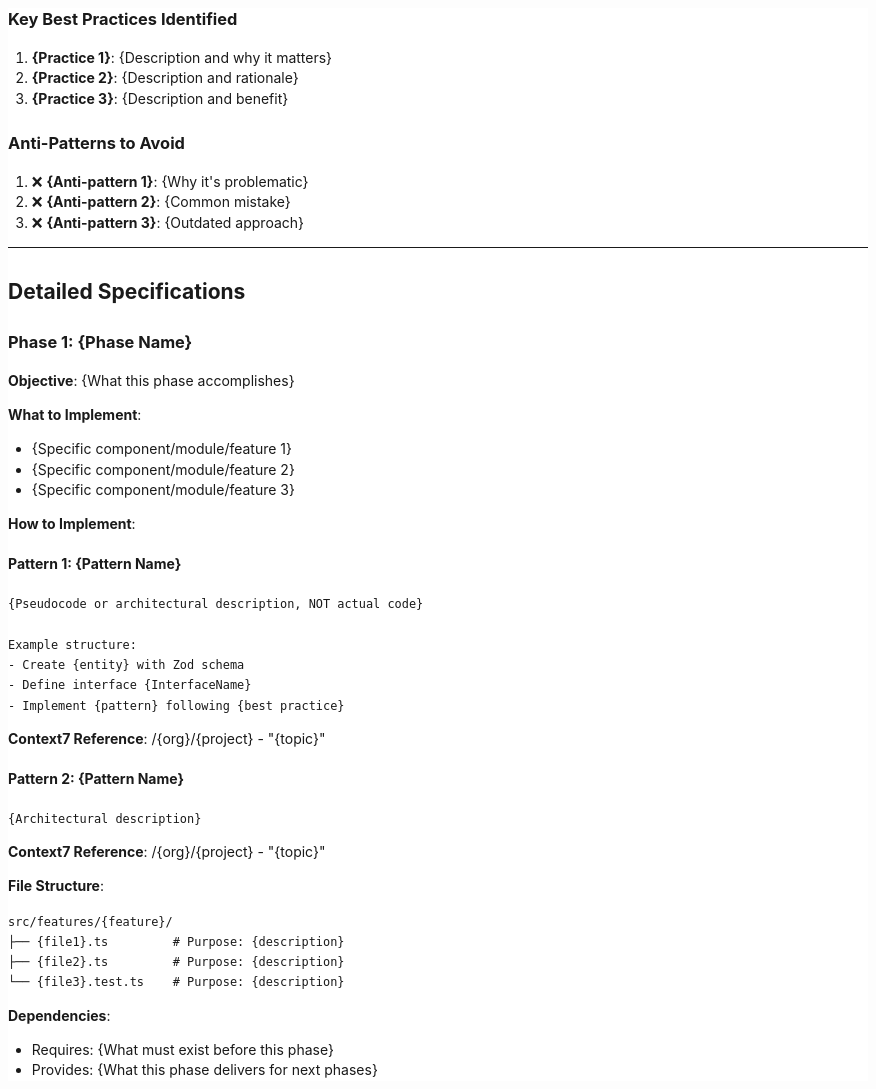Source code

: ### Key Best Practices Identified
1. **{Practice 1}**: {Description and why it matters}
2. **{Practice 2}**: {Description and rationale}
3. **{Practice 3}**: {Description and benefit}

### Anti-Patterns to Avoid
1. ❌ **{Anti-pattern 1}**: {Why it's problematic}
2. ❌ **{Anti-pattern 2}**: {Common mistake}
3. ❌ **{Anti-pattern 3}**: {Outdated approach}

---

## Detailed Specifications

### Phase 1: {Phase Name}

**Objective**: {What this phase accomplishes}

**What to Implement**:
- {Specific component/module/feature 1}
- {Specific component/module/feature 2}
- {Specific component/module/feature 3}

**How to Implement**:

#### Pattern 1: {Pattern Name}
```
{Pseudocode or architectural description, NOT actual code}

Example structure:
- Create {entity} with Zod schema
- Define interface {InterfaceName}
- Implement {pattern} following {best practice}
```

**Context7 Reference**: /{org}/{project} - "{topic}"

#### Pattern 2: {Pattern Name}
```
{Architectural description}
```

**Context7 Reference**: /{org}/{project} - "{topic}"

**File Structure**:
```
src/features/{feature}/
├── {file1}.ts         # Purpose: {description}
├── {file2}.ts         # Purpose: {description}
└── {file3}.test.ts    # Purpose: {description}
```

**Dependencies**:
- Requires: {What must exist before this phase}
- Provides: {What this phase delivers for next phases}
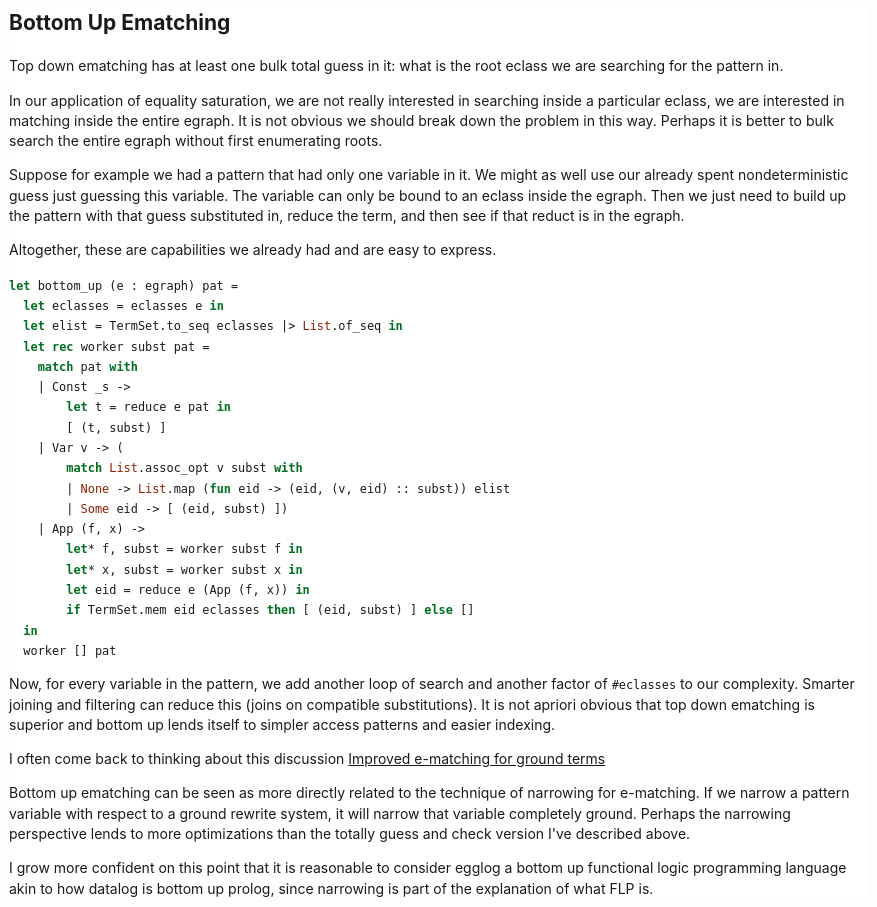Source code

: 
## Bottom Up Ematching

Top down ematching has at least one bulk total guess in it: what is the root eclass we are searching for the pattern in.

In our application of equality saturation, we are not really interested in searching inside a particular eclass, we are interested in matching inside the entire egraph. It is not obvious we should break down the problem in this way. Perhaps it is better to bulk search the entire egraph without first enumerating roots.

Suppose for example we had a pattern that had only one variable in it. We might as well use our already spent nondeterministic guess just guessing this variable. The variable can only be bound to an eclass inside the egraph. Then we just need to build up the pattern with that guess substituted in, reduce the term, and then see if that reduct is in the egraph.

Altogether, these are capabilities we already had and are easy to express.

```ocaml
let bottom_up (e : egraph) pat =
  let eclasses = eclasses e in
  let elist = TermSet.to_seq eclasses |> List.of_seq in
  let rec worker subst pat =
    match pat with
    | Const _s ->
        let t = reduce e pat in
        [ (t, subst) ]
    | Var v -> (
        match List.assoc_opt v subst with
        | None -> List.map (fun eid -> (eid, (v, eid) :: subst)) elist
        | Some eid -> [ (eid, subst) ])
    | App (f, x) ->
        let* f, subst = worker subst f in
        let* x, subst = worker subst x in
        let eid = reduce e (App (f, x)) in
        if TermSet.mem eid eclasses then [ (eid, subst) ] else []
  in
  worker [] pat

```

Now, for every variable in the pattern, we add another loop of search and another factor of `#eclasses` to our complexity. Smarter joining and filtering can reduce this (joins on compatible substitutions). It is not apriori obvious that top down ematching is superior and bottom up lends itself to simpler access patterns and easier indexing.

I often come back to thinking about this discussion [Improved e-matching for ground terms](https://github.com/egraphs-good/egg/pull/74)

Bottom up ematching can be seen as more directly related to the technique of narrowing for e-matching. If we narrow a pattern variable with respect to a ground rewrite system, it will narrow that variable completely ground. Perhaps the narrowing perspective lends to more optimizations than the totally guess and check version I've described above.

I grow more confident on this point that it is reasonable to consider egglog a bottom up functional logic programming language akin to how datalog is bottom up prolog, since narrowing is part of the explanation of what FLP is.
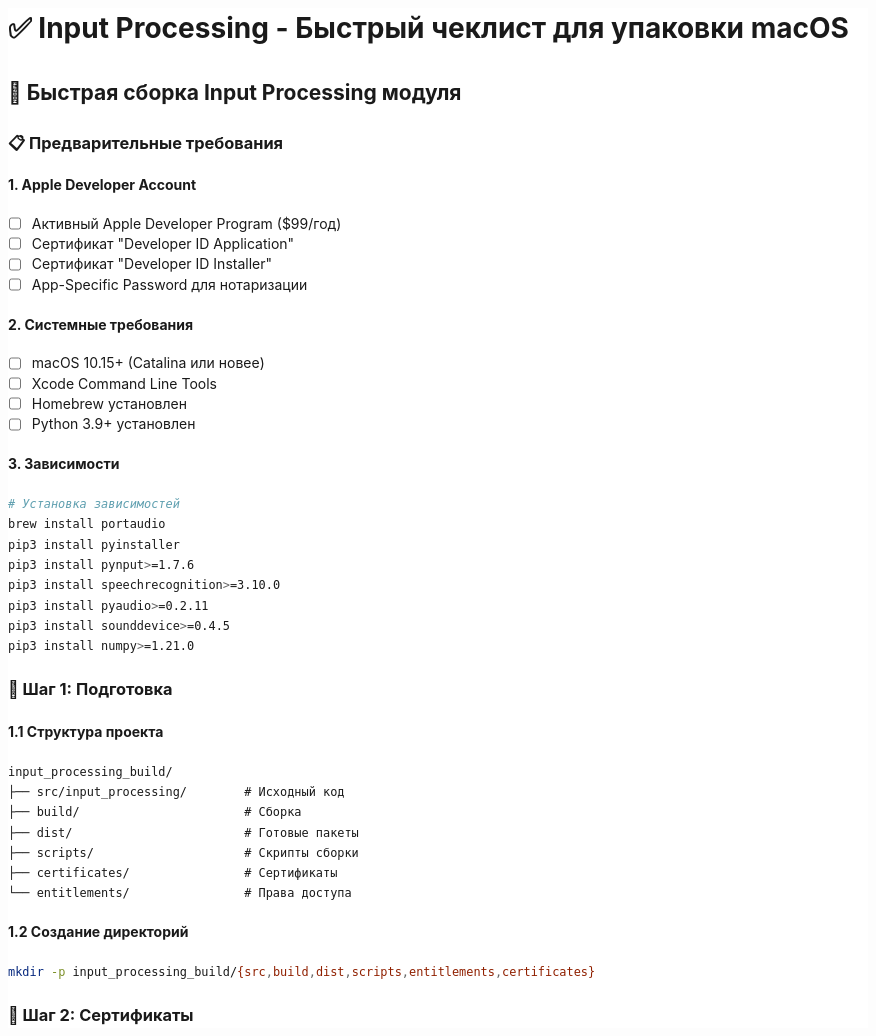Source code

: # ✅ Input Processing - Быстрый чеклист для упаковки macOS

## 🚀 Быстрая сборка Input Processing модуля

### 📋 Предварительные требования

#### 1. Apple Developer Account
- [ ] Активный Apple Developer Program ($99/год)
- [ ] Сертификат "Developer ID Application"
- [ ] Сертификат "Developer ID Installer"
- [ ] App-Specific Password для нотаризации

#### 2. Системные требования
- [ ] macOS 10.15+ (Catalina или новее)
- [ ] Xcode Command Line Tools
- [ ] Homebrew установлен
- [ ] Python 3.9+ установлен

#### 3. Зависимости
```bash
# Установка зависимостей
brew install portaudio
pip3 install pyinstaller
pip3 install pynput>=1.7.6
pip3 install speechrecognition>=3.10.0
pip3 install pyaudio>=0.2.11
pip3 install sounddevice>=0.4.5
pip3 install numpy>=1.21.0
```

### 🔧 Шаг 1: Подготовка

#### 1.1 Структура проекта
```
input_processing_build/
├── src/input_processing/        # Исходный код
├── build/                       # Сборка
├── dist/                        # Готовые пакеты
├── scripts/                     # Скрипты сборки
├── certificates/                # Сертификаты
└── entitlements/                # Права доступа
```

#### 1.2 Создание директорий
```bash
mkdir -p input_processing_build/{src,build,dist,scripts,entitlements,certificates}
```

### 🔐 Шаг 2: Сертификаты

...

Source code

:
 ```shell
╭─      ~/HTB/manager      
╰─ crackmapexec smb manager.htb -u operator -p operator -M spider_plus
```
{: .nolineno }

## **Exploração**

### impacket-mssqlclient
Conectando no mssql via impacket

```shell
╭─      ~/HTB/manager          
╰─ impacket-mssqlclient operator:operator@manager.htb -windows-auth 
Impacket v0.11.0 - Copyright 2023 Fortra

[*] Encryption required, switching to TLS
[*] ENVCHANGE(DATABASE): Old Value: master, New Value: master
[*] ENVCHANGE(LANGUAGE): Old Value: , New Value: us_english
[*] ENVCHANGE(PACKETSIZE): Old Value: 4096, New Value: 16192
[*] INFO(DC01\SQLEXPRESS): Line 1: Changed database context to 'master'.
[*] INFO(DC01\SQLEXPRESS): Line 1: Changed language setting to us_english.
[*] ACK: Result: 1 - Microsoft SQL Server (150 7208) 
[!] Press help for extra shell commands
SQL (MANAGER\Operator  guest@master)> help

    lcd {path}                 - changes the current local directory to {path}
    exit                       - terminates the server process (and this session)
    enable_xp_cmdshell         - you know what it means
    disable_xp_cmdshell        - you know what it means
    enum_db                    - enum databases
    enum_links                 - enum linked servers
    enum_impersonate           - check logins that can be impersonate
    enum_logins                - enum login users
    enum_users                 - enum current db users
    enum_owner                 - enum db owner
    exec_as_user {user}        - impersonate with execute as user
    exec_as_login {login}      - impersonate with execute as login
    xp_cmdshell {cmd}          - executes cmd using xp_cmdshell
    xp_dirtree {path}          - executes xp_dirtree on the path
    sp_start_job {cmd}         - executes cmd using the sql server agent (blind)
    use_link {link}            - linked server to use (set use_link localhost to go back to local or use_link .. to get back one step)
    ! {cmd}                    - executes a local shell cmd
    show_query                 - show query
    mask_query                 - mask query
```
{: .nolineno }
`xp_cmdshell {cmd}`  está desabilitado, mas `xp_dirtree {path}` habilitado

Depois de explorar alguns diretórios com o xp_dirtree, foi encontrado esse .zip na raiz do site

==

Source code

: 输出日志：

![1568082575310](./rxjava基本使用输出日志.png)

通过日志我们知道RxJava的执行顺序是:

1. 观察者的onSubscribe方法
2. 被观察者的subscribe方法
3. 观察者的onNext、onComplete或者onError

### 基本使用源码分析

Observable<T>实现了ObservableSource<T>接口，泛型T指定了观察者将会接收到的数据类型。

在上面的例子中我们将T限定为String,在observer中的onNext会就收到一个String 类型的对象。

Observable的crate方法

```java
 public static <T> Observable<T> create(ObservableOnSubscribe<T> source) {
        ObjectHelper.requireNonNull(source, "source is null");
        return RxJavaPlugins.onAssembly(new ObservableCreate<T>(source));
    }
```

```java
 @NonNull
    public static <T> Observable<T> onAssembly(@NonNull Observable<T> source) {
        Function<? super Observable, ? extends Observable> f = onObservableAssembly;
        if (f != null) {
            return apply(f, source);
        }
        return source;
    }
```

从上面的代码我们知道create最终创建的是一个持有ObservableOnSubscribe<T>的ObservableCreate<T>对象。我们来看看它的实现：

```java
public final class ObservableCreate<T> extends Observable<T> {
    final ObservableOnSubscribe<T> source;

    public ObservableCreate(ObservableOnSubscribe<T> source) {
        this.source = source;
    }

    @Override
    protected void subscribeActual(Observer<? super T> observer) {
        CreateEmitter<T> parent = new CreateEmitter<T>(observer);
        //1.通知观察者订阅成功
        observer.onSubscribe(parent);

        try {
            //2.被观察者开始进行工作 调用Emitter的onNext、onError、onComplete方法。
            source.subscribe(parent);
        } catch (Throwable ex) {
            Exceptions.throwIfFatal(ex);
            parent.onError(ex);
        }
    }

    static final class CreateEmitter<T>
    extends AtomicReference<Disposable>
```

→ **Problem to work on**:
Once you have located every line with the word "onAssembly" in the material above, list those lines.

→ **Solution**:
        return RxJavaPlugins.onAssembly(new ObservableCreate<T>(source));
    public static <T> Observable<T> onAssembly(@NonNull Observable<T> source) {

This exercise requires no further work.